How to improve Parquet reading performances? #7737

devoxi · 2023-10-04T08:50:46Z

devoxi
Oct 4, 2023

Hello!

We've been experimenting in the last couple of days with Datafusion (31.0) and we've been comparing performances with our existing ClickHouse setup. To do so, we have exported a 5GB Parquet dataset, and building some UDFs we managed to replicate some of our queries.

In the end we are running a single quite simple query over the same Parquet dataset on the same mac with both Datafusion and ClickHouse. ClickHouse is always answering in about 700ms while Datafusion in 1.2s.

I've tried multiple settings, verified it was not our UDF causing it, checked there was no cache on ClickHouse, and I couldn't make it any faster with Datafusion. According to the EXPLAIN ANALYZE the poor performances are coming from the Parquet phase.

I have to confess that we are beginners in Rust and we might have missed something, hence this message.
Here is the EXPLAIN ANALYZE of our query, if it can help:

Plan with Metrics | ProjectionExec: expr=[SUM(my_table.sign)@0 as tcount, SUM(my_udf(my_table.nested_field.array_column,List([custom_string])) * my_table.sign)@1 as _ccount_1], metrics=[output_rows=1, elapsed_compute=584ns]
     AggregateExec: mode=Final, gby=[], aggr=[SUM(my_table.sign)@0 as tcount, SUM(my_udf(my_table.nested_field.array_column,List([custom_string])) * my_table.sign)], metrics=[output_rows=1, elapsed_compute=48.459µs]
        CoalescePartitionsExec, metrics=[output_rows=20, elapsed_compute=5.708µs]
            AggregateExec: mode=Partial, gby=[], aggr=[SUM(my_table.sign)@0 as tcount, SUM(my_udf(my_table.nested_field.array_column,List([custom_string])) * my_table.sign)], metrics=[output_rows=20, elapsed_compute=4.769958246s]
                ProjectionExec: expr=[sign@0 as sign, nested_field.array_column@3 as nested_field.array_column], metrics=[output_rows=6185527, elapsed_compute=396.238µs]
                    CoalesceBatchesExec: target_batch_size=8192, metrics=[output_rows=6185527, elapsed_compute=168.795215ms]
                        FilterExec: int_column@1 = 2 AND (CAST(string_column@2 AS Utf8) !~* (.*.|)(word1|word2|word3|word4).*), metrics=[output_rows=6185527, elapsed_compute=652.683132ms]
                            ParquetExec: file_groups={20 groups: [[path/to/parquet/my_dataset.parquet:0..262363404], [path/to/parquet/my_dataset.parquet:262363404..524726808], [path/to/parquet/my_dataset.parquet:524726808..787090212], [path/to/parquet/my_dataset.parquet:787090212..1049453616], [path/to/parquet/my_dataset.parquet:1049453616..1311817020], ...]}, projection=[sign, int_column, string_column, nested_field.array_column], predicate=int_column@5 = 2 AND (CAST(string_column@79 AS Utf8) !~* (.*.|)(word1|word2|word3|word4).*), pruning_predicate=int_column_min@0 <= 2 AND 2 <= int_column_max@1, metrics=[output_rows=6185527, elapsed_compute=20ns, page_index_rows_filtered=0, predicate_evaluation_errors=0, file_scan_errors=0, row_groups_pruned=13, num_predicate_creation_errors=0, file_open_errors=0, pushdown_rows_filtered=2880077, bytes_scanned=311061152, time_elapsed_processing=5.335386071s, pushdown_eval_time=781.00424ms, time_elapsed_scanning_until_data=1.472284126s, time_elapsed_opening=3.032638581s, time_elapsed_scanning_total=18.9360584s, page_index_eval_time=1.318µs]

We also noticed in some other queries that when having more Parquet files performances were much worse than in ClickHouse compared to a single Parquet file.

GIVEN INFORMATION:
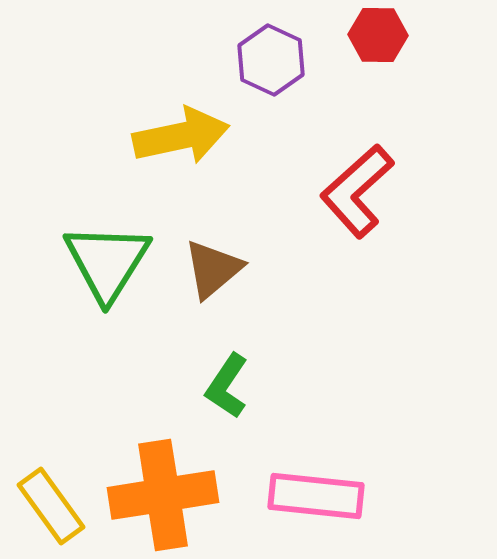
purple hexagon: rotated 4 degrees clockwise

PROBLEM REQUIREMENTS:
In the Parquet performance thread:
(a) Which version of Datafusion was tested?
(b) How long does ClickHouse take to answer the query, and how long does Datafusion take?
(c) What value does the EXPLAIN ANALYZE report for row_groups_pruned?
Rely only on the Parquet performance thread, not on the material.

ANSWER TO THIS EXERCISE:
(a) Version 31.0.
(b) ClickHouse takes about 700ms, and Datafusion takes 1.2s.
(c) 13.